Josh & Keith — I think Josh’s interpretation has to be right. In my limited interactions with AMC members, they express skepticism that much if any of their legislative agenda will be enacted. But in the weird world of antitrust cases, pronouncements of this sort can actually be influential in defining the boundaries of the law. As I told my students last semester, antitrust law and economics signed a deal with the devil in the SCP era, and it comes home to roost in interesting ways: (1) at a purely doctrinal level, we see the marriage continuing even when the dominant paradigm shifts to Chicago post-Director/Levy, etc.; (2) more subtly but equally important, the marriage of antitrust and economics rendered the entire specialty far more subject to abstract reasoning and theorizing than other common-law or quasi-common law disciplines. In such a world, AMC recommendations can have an effect.
Paul
Keith, You’re absolutely right. The AMC also recommends in other parts that Congress not amend Section 2 to handle these problems and instead, leave improvements in the clarity of these standards to common law evolution. Maybe the goal is for the recommendations to influence how judges respond to the private bundling claims you mention?

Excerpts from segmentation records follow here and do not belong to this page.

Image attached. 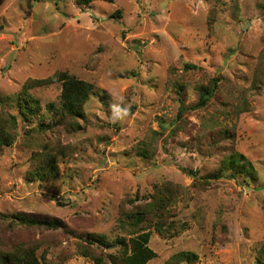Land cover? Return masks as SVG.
<instances>
[{"label":"rangeland","instance_id":"1","mask_svg":"<svg viewBox=\"0 0 264 264\" xmlns=\"http://www.w3.org/2000/svg\"><path fill=\"white\" fill-rule=\"evenodd\" d=\"M57 73L93 94L76 131L17 121L13 144L0 150V247L35 249L40 264H114L132 237L121 214L169 183L181 189L169 208L178 233L149 230L156 256L148 264L184 252L196 259L176 264H256L253 248L264 243L263 0H0L6 113L26 82ZM214 80V96L198 107V89ZM29 93L44 112L59 105L61 85ZM142 143L152 147L148 161L137 154ZM230 153L251 169L200 181L221 172ZM46 159L54 172L31 177ZM19 213L65 229L16 225Z\"/></svg>","mask_w":264,"mask_h":264},{"label":"trees","instance_id":"2","mask_svg":"<svg viewBox=\"0 0 264 264\" xmlns=\"http://www.w3.org/2000/svg\"><path fill=\"white\" fill-rule=\"evenodd\" d=\"M79 6H88L95 1L110 3L112 0H74ZM264 1V0H263ZM187 69H195L193 65H185ZM61 85V93L59 97V105L54 106L50 103L46 105V110L43 112L39 102L30 95V91L35 88H41L53 84ZM218 80L212 81L209 86L200 87L198 89V107H202L208 102L209 98L214 96L217 89ZM93 86L83 81L77 80L67 73H57L52 77L33 81L30 80L22 87L21 92L11 101V106L14 110L13 115L6 113V103L0 99V150L8 148L13 144L16 137V124L20 120L26 125H35L37 121L41 125L38 126V131L53 129L55 127H64L67 130L76 131L79 129L77 121L85 117L84 107L90 96L93 94ZM197 105L195 106L197 108ZM181 113L184 108L181 107ZM174 132V129H171ZM151 145L140 144L137 147V154L143 160L152 158ZM47 161V159H46ZM53 162L47 161L44 165L34 168L30 176L46 179L54 172ZM221 172L208 177L199 178L200 181L220 180L223 178H234L235 173L239 171L246 172L251 169V163L242 155L230 153L220 164ZM239 169V170H238ZM182 172L195 180L198 178L192 171L181 169ZM226 170H233L235 173L224 175ZM243 172V173H244ZM244 182V181H243ZM245 183V182H244ZM247 183V182H246ZM245 183V184H246ZM181 189L178 186H172L169 183H163L154 188L153 193L147 198L148 201L138 207H135L130 212H123L120 220V227L123 232L132 236L128 243H123L122 254L120 257L113 259L114 264H148L155 258V253L148 247L150 239V229H154L159 235L171 237L178 233L174 226V221H171L169 208L174 199L180 195ZM13 223L25 228H35L44 230H63L65 226L57 219H45L28 214H15L11 217ZM182 227L181 229H183ZM180 229V230H181ZM100 240V239H99ZM92 246V244H90ZM94 245V244H93ZM85 257H89V252L81 253ZM253 256L256 264H264V243H261L253 248ZM196 259L192 253L184 252L177 254L166 264L178 262L191 263ZM95 264H101V259L93 258ZM0 264H40L36 255L35 249L23 247V245L12 250L6 251L0 247Z\"/></svg>","mask_w":264,"mask_h":264}]
</instances>
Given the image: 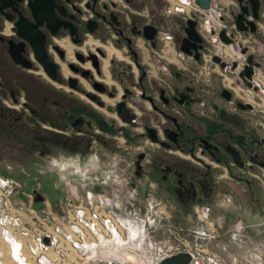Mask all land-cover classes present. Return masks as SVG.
I'll list each match as a JSON object with an SVG mask.
<instances>
[{
    "label": "flooded vegetation",
    "instance_id": "flooded-vegetation-1",
    "mask_svg": "<svg viewBox=\"0 0 264 264\" xmlns=\"http://www.w3.org/2000/svg\"><path fill=\"white\" fill-rule=\"evenodd\" d=\"M224 3L209 0L203 8L196 0H0V95L20 100L27 110L12 105L9 118L0 112V131L18 142L24 138L28 145L17 143L19 148L39 157L59 147L76 155L77 165L96 171L88 177L93 188L104 176L119 178L140 196L154 192L188 209L219 190L231 191L228 180L255 195L264 177V110L256 101L264 86L254 80L256 69L264 71V0ZM208 12L218 21L213 24ZM89 18L96 21L92 30L85 25ZM187 19L194 20L195 41L184 32ZM236 19L244 28H237ZM16 21L33 26L34 40L42 36L53 78L17 33ZM145 24L151 27L144 31ZM249 55L251 74L244 79L239 72ZM64 84L74 90L64 91ZM117 132L124 141L121 155L113 154ZM97 152L111 160L97 156L92 167L88 155ZM107 164L111 174L97 169ZM152 181L156 188L149 187Z\"/></svg>",
    "mask_w": 264,
    "mask_h": 264
},
{
    "label": "rangeland",
    "instance_id": "rangeland-1",
    "mask_svg": "<svg viewBox=\"0 0 264 264\" xmlns=\"http://www.w3.org/2000/svg\"><path fill=\"white\" fill-rule=\"evenodd\" d=\"M175 19L181 20L180 16ZM262 28L264 30V26ZM244 42L250 44L248 41ZM107 47L111 50L109 46ZM66 49L68 57L72 58L73 44L68 42ZM180 55L183 56V53L177 51L178 58ZM175 63L179 68L183 65L181 59L175 60ZM65 69V74H68V69ZM40 71L42 75H46L42 69ZM262 73L264 71L256 69L254 80L260 79L264 86ZM50 83L61 88L57 81L50 79ZM73 90L64 84V91ZM257 94L262 97L256 98L257 107L264 110V93L258 91ZM19 101L13 103L8 94L0 95V112L5 116L1 115V118L10 117L8 112L12 111V105L27 112L26 107L20 105ZM261 114L264 115L263 112ZM6 124H1V128L4 129ZM115 135L118 137H112L116 152L113 154L121 155L124 150L123 136L118 132ZM49 138L54 140L57 137L50 135ZM24 142H26L24 138L18 142L11 139L6 131H0V175L12 179L8 214H19L26 224L30 223L32 227L41 225L44 226L43 229L54 232L55 224L58 223L60 216L66 214L67 208L71 204L83 203L87 199L85 197L87 191L93 189L91 195L88 193V199L99 204V207L102 205L105 209H111L113 213L122 216L132 214V209L135 208L144 221L142 226L144 236L139 237V240L136 237L140 233V225L137 227L138 231L130 227L127 233L119 226L122 232L124 231V239H127L125 243L120 244L116 241L117 238L106 240L105 237L108 236L103 235L99 238L104 239L102 242L97 240L95 254L98 252V255H90L91 244L83 254L77 250L73 253L72 249H66L67 255L61 256L51 255L55 248L50 247L47 249L50 254L47 264H94L106 257H112L118 262L123 256L122 253L128 254L137 250L142 255V263L150 264V260L158 256L157 247L163 243L171 246V252L190 251L192 260L188 264H264V177L261 181L257 180L255 195L244 194L236 184V191L219 190L218 195L210 197L211 200L188 209L154 192L140 196L136 194L135 187L119 178L109 180L104 176L105 181L93 188L91 186L93 182L88 177L96 171L89 174L88 165H77L76 155L69 156L67 151L64 154L62 147H59L58 153L51 150L39 157L40 153L37 151L19 148L17 143L28 145L27 142L23 144ZM68 143L72 144V140L69 139ZM95 143L100 146L99 142ZM133 148L130 150H134ZM88 156V162H91L92 167L94 161L100 162L97 156L111 160L98 152L90 153ZM97 169H100L101 173L111 174L109 164ZM149 187L156 188L155 183L152 181ZM251 208L252 210L255 208L256 211H252ZM86 231L89 232L87 229ZM13 232L16 231L12 224L3 226L0 223V264L21 262H17L15 248L12 249V245H15ZM18 251L19 256L26 259L23 260L25 264H40L36 257L32 258L29 255L24 244L19 245Z\"/></svg>",
    "mask_w": 264,
    "mask_h": 264
},
{
    "label": "built area",
    "instance_id": "built-area-1",
    "mask_svg": "<svg viewBox=\"0 0 264 264\" xmlns=\"http://www.w3.org/2000/svg\"><path fill=\"white\" fill-rule=\"evenodd\" d=\"M193 4L194 7L197 8L194 2ZM176 5L178 8L183 7L180 1H177ZM210 9L213 8L211 7L208 10ZM208 14L213 24L218 21V17L213 12H208ZM11 183L12 179L0 175V223H2L3 226L12 224V228L16 231L13 232L15 236V245H12V249L15 248V256L20 255L18 251L19 245L24 244L32 258L36 257V260L40 264H47L48 255H50L47 249L50 247L55 248V251H53L51 255L61 256L67 255L66 249H72L73 253L77 250V252L83 254L86 248H90L91 244L90 255H98V252L95 254L97 240L102 242L104 239L99 238H102L103 235L108 236L105 237L106 240L117 238L116 241L120 244L125 243L127 239H124V231L127 233V229L130 227H134L135 230L138 231L139 229L137 227L140 225V233L136 239L139 240V237L143 238L144 236V227H142L144 226V221L137 209L133 208L132 214H128V216L115 214L111 209H105L102 205L99 207V204L89 200V191L85 194L87 199L83 203L71 204V206L67 208L66 214L60 216L58 223L55 224L54 232L43 229L44 226L41 225L32 227L30 223L28 225L23 222V219L20 217L21 215H11L7 212L9 211L10 195L12 193ZM45 201L46 200H44V203ZM119 226L124 229L123 232ZM86 229L89 232H87ZM44 232L46 235H43ZM44 238H46L47 241H45ZM91 238L96 239L92 242ZM87 241L90 243L88 244ZM61 244H65L66 246H61ZM87 244L88 246L86 247ZM170 250V245H165L163 243L162 246H158V256L154 260L151 259L150 264H156L161 258L176 253V251L171 252ZM122 255V258L118 262H115L112 257H106L101 262H95L94 264H143L141 259L142 255L139 253V250L136 252L132 251V253L128 254L122 253ZM20 258L26 260L24 257H19L18 259ZM19 261L20 260H18V262Z\"/></svg>",
    "mask_w": 264,
    "mask_h": 264
},
{
    "label": "water",
    "instance_id": "water-1",
    "mask_svg": "<svg viewBox=\"0 0 264 264\" xmlns=\"http://www.w3.org/2000/svg\"><path fill=\"white\" fill-rule=\"evenodd\" d=\"M250 1L255 3L256 0H250ZM196 2L203 8H207L209 5V0H196ZM253 6H254V4H253ZM253 8L255 10V7H253ZM235 22H236V26L238 29L244 28V26H241L239 19H236ZM245 22L246 23H252V21L248 20V19H246ZM85 25H86L88 30H92L94 27L97 26L96 21L92 18H89L85 22ZM16 26H17V33L29 41V43L32 47V50H33L34 57L37 59V61L39 63H41L43 65L44 69L49 74V76L51 78H53L54 77V73H53L54 63L45 58L46 55L44 53L45 51H44L43 45H42V41H43L42 36L38 35L37 39L34 40V38L32 37V34L29 33L30 30H34L33 26L31 29H29L28 27L21 25L20 21H16ZM149 27H151V26L148 24H145V25H143L142 28L145 31ZM252 29H253V25L251 26L250 30H252ZM184 32L186 33V36L189 39H192L194 41L199 39L198 34L196 33V30L194 28V20H192V19L186 20V26L184 27ZM219 35L223 41L229 40L227 38V36H225L224 30H221L219 32ZM145 37L150 38L151 35L146 34ZM251 64H252V60H251V56L249 55L247 57V64H244L243 69L239 72V76L241 78H244V79L250 78ZM152 138L154 139V137H152ZM44 240L47 241L46 238H44ZM191 260H192L191 253L188 251L182 250V251H178L176 253H173L169 256L161 258L156 264H188Z\"/></svg>",
    "mask_w": 264,
    "mask_h": 264
},
{
    "label": "crops",
    "instance_id": "crops-1",
    "mask_svg": "<svg viewBox=\"0 0 264 264\" xmlns=\"http://www.w3.org/2000/svg\"><path fill=\"white\" fill-rule=\"evenodd\" d=\"M229 1L230 0H224V2H225L224 4L225 5H228L229 4ZM226 183L232 186V187H230L232 190H235L236 191L235 185H236L237 182L235 183V181H233V180H228V181H226ZM237 185H239V187H241L240 184H237ZM242 203H243V200H242ZM251 210H252V208H251ZM252 211H256V209L254 208Z\"/></svg>",
    "mask_w": 264,
    "mask_h": 264
},
{
    "label": "bare ground",
    "instance_id": "bare-ground-1",
    "mask_svg": "<svg viewBox=\"0 0 264 264\" xmlns=\"http://www.w3.org/2000/svg\"><path fill=\"white\" fill-rule=\"evenodd\" d=\"M106 223H107V222H106ZM105 225H106V224H105ZM19 257H20L19 255H16V256H15V258H17V259H16V260H17V262H18V260H20L22 264H25V263L23 262V260H21V258H20V259H18ZM18 263H19V262H18ZM19 264H20V263H19Z\"/></svg>",
    "mask_w": 264,
    "mask_h": 264
}]
</instances>
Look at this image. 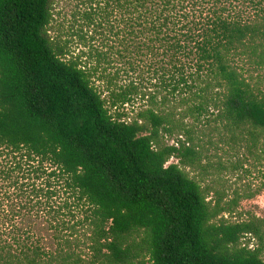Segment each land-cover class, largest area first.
<instances>
[{"label": "trees", "instance_id": "trees-1", "mask_svg": "<svg viewBox=\"0 0 264 264\" xmlns=\"http://www.w3.org/2000/svg\"><path fill=\"white\" fill-rule=\"evenodd\" d=\"M203 123L264 157V0H0V264H264Z\"/></svg>", "mask_w": 264, "mask_h": 264}, {"label": "rangeland", "instance_id": "rangeland-1", "mask_svg": "<svg viewBox=\"0 0 264 264\" xmlns=\"http://www.w3.org/2000/svg\"><path fill=\"white\" fill-rule=\"evenodd\" d=\"M61 16L57 17L58 21L64 23L65 13L68 8L61 3L58 7ZM214 127H209L206 123L197 124L193 128L192 137L194 142L202 145L205 152L211 160L218 161L222 159L228 170L221 172L220 181L227 186L228 199L234 198V191H239L240 200L236 213L238 215L258 216L264 218V157L257 158L254 153H249L247 149L238 148L233 145L219 144V137L214 133ZM187 137L175 135L173 138H166V143L170 146L180 145V141H186ZM264 151H257V154L263 155ZM241 159L244 167L238 168L236 172L231 171L229 164L237 162ZM178 163L176 159H172L169 164ZM228 218V217H227Z\"/></svg>", "mask_w": 264, "mask_h": 264}]
</instances>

Very intersting, Josh. Most of these recommendations make sense to me. But I don’t understand recommendation #6 concerning the LePage’s rule on bundling. The Supreme Court has already declined to overturn LePage’s. So what exactly is being recommended? There’s no apparent suggestion for Congress to roll back judicial implementations of the rule of reason. The agencies can refrain from pursuing bundling claims. But there’s little that they can do to prevent private bundling claims from going forward.
Contrast that with the recommendation on the Robinson-Patman Act. Here there’s a receptive Supreme Court to scale things back (as in the Volvo decision last term). And it’s conceivable that Congress if it wishes could do something about Robinson-Patman without doing violence to antitrust jurisprudence more generally–something that’s much less feasible for bundling, which isn’t regulated by a discrete statutory provision.